*WHAT IS NEEDED*
Report how many lines in the items below contain the string "angle", with case counting, and give only that number.

* * * * *

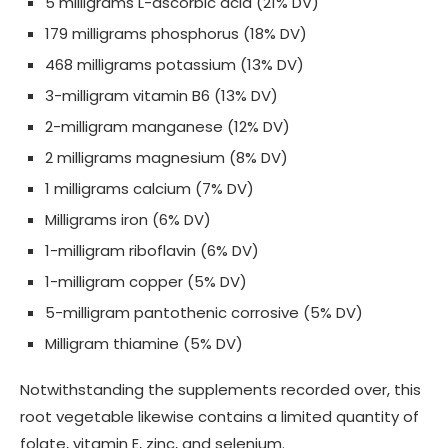
5 milligrams L-ascorbic acid (21% DV)
179 milligrams phosphorus (18% DV)
468 milligrams potassium (13% DV)
3-milligram vitamin B6 (13% DV)
2-milligram manganese (12% DV)
2 milligrams magnesium (8% DV)
1 milligrams calcium (7% DV)
Milligrams iron (6% DV)
1-milligram riboflavin (6% DV)
1-milligram copper (5% DV)
5-milligram pantothenic corrosive (5% DV)
Milligram thiamine (5% DV)
Notwithstanding the supplements recorded over, this
root vegetable likewise contains a limited quantity of
folate, vitamin E, zinc, and selenium.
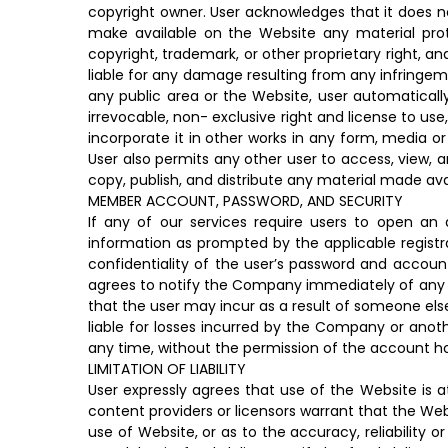
copyright owner. User acknowledges that it does no
make available on the Website any material prot
copyright, trademark, or other proprietary right, an
liable for any damage resulting from any infringeme
any public area or the Website, user automaticall
irrevocable, non- exclusive right and license to use
incorporate it in other works in any form, media o
User also permits any other user to access, view, a
copy, publish, and distribute any material made ava
MEMBER ACCOUNT, PASSWORD, AND SECURITY
If any of our services require users to open an
information as prompted by the applicable registra
confidentiality of the user’s password and account.
agrees to notify the Company immediately of any un
that the user may incur as a result of someone else
liable for losses incurred by the Company or ano
any time, without the permission of the account ho
LIMITATION OF LIABILITY
User expressly agrees that use of the Website is at
content providers or licensors warrant that the Web
use of Website, or as to the accuracy, reliability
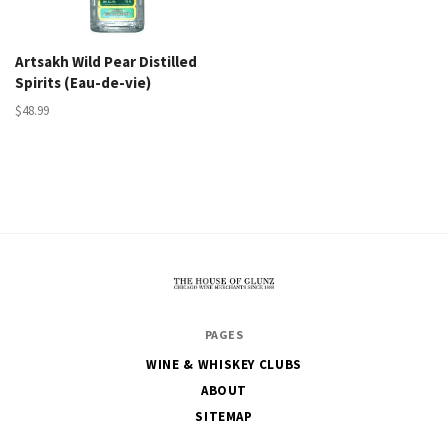
Artsakh Wild Pear Distilled
Spirits (Eau-de-vie)
$48.99
The
PAGES
House
WINE & WHISKEY CLUBS
of
ABOUT
Glunz
SITEMAP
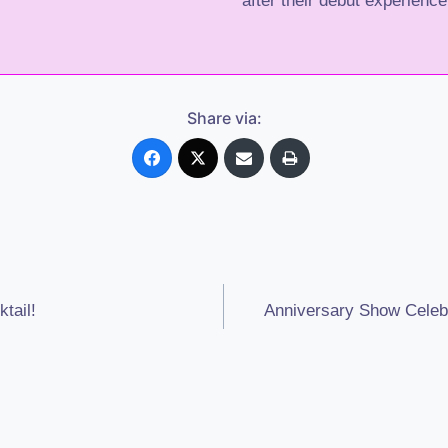
after their debut experience
Share via:
tail!
Anniversary Show Celebr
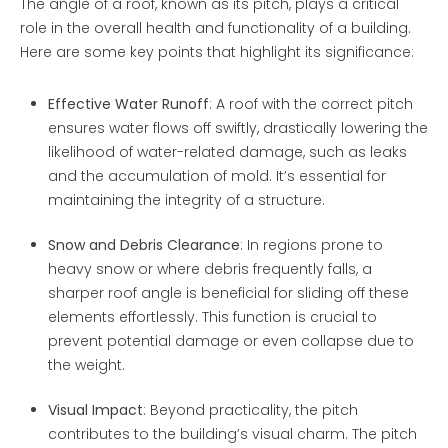
The angle of a roof, known as its pitch, plays a critical
role in the overall health and functionality of a building.
Here are some key points that highlight its significance:
Effective Water Runoff
: A roof with the correct pitch
ensures water flows off swiftly, drastically lowering the
likelihood of water-related damage, such as leaks
and the accumulation of mold. It’s essential for
maintaining the integrity of a structure.
Snow and Debris Clearance
: In regions prone to
heavy snow or where debris frequently falls, a
sharper roof angle is beneficial for sliding off these
elements effortlessly. This function is crucial to
prevent potential damage or even collapse due to
the weight.
Visual Impact
: Beyond practicality, the pitch
contributes to the building’s visual charm. The pitch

* * * * *

*EXPECTED OUTPUT*
2